Data supplied -

□ □ □

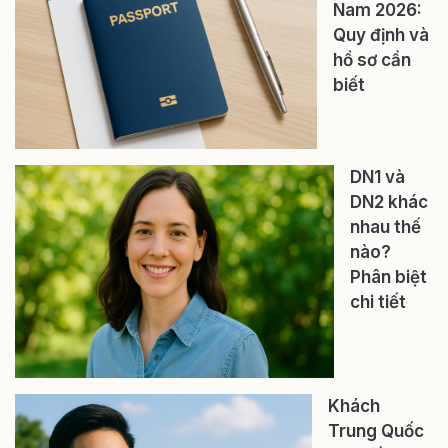
Nam 2026:
Quy định và
hồ sơ cần
biết
DN1 và
DN2 khác
nhau thế
nào?
Phân biệt
chi tiết
Khách
Trung Quốc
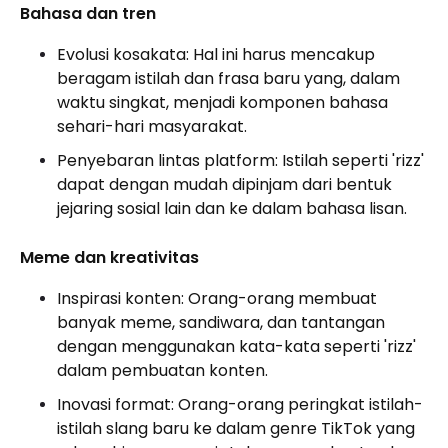
Bahasa dan tren
Evolusi kosakata: Hal ini harus mencakup
beragam istilah dan frasa baru yang, dalam
waktu singkat, menjadi komponen bahasa
sehari-hari masyarakat.
Penyebaran lintas platform: Istilah seperti 'rizz'
dapat dengan mudah dipinjam dari bentuk
jejaring sosial lain dan ke dalam bahasa lisan.
Meme dan kreativitas
Inspirasi konten: Orang-orang membuat
banyak meme, sandiwara, dan tantangan
dengan menggunakan kata-kata seperti 'rizz'
dalam pembuatan konten.
Inovasi format: Orang-orang peringkat istilah-
istilah slang baru ke dalam genre TikTok yang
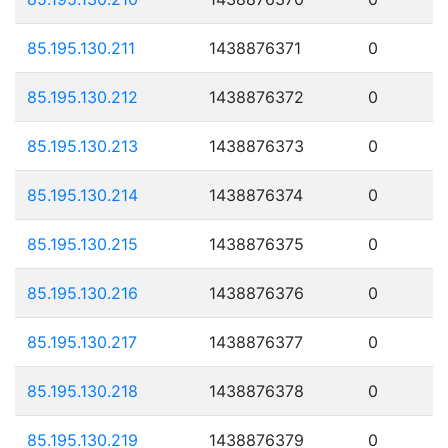
85.195.130.211
1438876371
0
85.195.130.212
1438876372
0
85.195.130.213
1438876373
0
85.195.130.214
1438876374
0
85.195.130.215
1438876375
0
85.195.130.216
1438876376
0
85.195.130.217
1438876377
0
85.195.130.218
1438876378
0
85.195.130.219
1438876379
0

□ □ □

What to do - Search the listing for the word "dengan". Copy every line in which it occurs.

Final answer -
dapat dengan mudah dipinjam dari bentuk
dengan menggunakan kata-kata seperti 'rizz'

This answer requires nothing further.